··· EXTRACT
But those thoughts came and went in a flash. Two young men from Coles were already racing after the robber. A man told me that his wife’s handbag had been stolen by the same fellow an hour earlier. People jumped out of cars to offer witness statements. And two young police officers arrived (one male and one female.)

Long story short, I was very lucky. The guy was caught, I got my purse back. I thanked the young men from Coles who chased him. I gave the police the information they wanted and thanked them. The young man was arrested and driven away in a paddy wagon.

So then afterwards... I was left with a few things to think about. First, it was pointed out very gently by well meaning bystanders that I was partly to blame because I'd been holding my purse so casually in my hand, rather than tucking it away in my shopping bag. So yeah, a measure of guilt set in. And from there, it wasn’t such a great leap of the imagination to understand how other victims can be made to feel guilty, almost as if they invited the crime committed against them – especially women who are raped.

But I felt a degree of compassion for the perpetrator, too. I wondered about the young man. What had driven him to such a desperate act in broad daylight and in peak hour traffic? Two hundred years ago, our ancestors were sent to this country for something as trifling as stealing a loaf of bread.

I know what he did was wrong. Very wrong. And he might be a hardened criminal. And I know justice must be seen to be done…

But I felt sick watching that paddy wagon drive away.

5 comments:

2paw said...

Oh what a terrible experience, I am glad the community looked after you. Hope you are less shaken now and had a nice calming cup of tea and some spoiling.
I do agree about the victim being made to feel responsible. We live in a world where women (or anyone) should be able to walk down the street in the evening or just be in their homes- and be safe. Following the strange logic, it is my fault if my car is stolen because I left it parked on the street and it was too tempting. That's just ridiculous. I do sometimes wonder why people do what they do, what circumstances have brought them to the place where the steal, or hurt or even worse.
We can't live our lives fearful that something bad will happen. You have to learn to trust the world again, slowly and cautiously.
Circumstance and experience make us what we are, many people have terrible things happen to them but they are lucky enough to have love, support and the inner resources to cope.

Barb said...

Thanks Cindy. I don't think I was too shaken. Although I did jump yesterday when I was out walking and a cyclist, without a warning bell, snuck up from behind and suddenly whisked past on my left.

Nicola Marsh said...

OMG Barb, I can't believe this.
How truly, truly awful.
So glad you're ok and you got your purse back.

Anonymous said...

Barb - pleased that turned out ok for you but share your feelings about the whole incident. In a similar vein, Gary was at his Mum's last night. She usually has her place locked up like Fort Knox but because he was there the front door was unlocked. They were sitting chatting and heard the door, saw a shadow and when Gary leapt up to investigate, saw some young kids running away. Just what she did not need to maintain her confidence in independent living.
Marg

Liz Fielding said...

What at hideous experience, Barb, but how great that everyone pitched in and saved the day. So rare these days, especially when you never know whether the thief is holding a knife.

Hideous, too, that you should be made to feel responsible. The only person in the wrong here is the young man -- no matter how desperate his plight. And while you feel for him -- much to your credit -- remind yourself that you worked for what you have. He had the same choice, but decided snatching a purse of a woman was the easier option.
······
··· SUPPLIED DATA
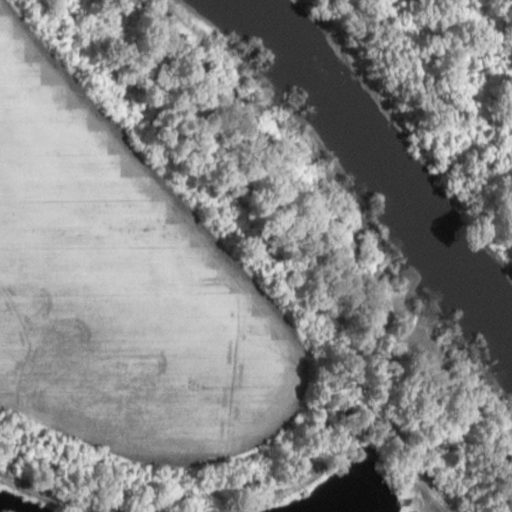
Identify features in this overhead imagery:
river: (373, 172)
······
··· SUPPLIED DATA
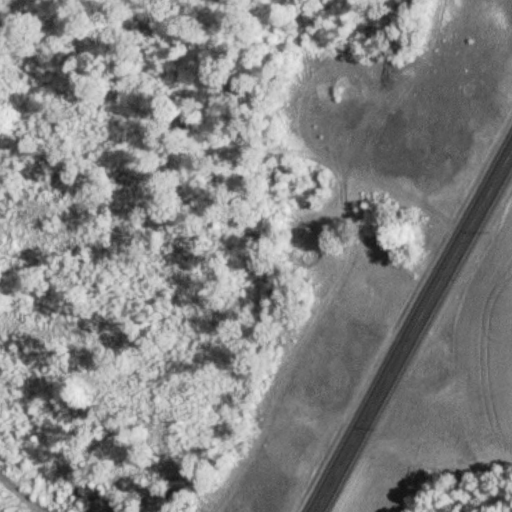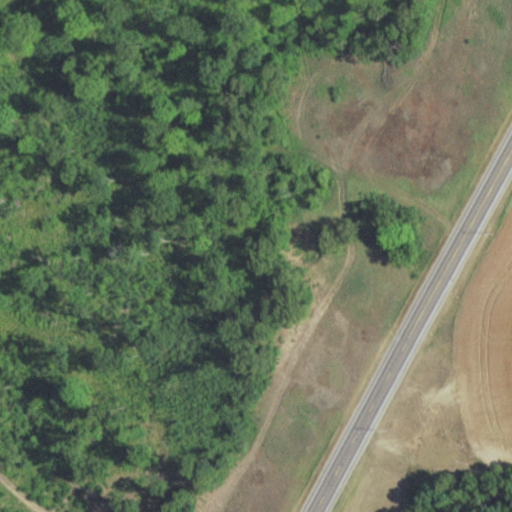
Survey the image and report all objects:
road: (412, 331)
······
## SET PROBLEM
Name every commenter on the stolen-purse blog post, as each name appears before "said...".

## OUTPUT OF THE TASK
2paw
Barb
Nicola Marsh
Anonymous
Liz Fielding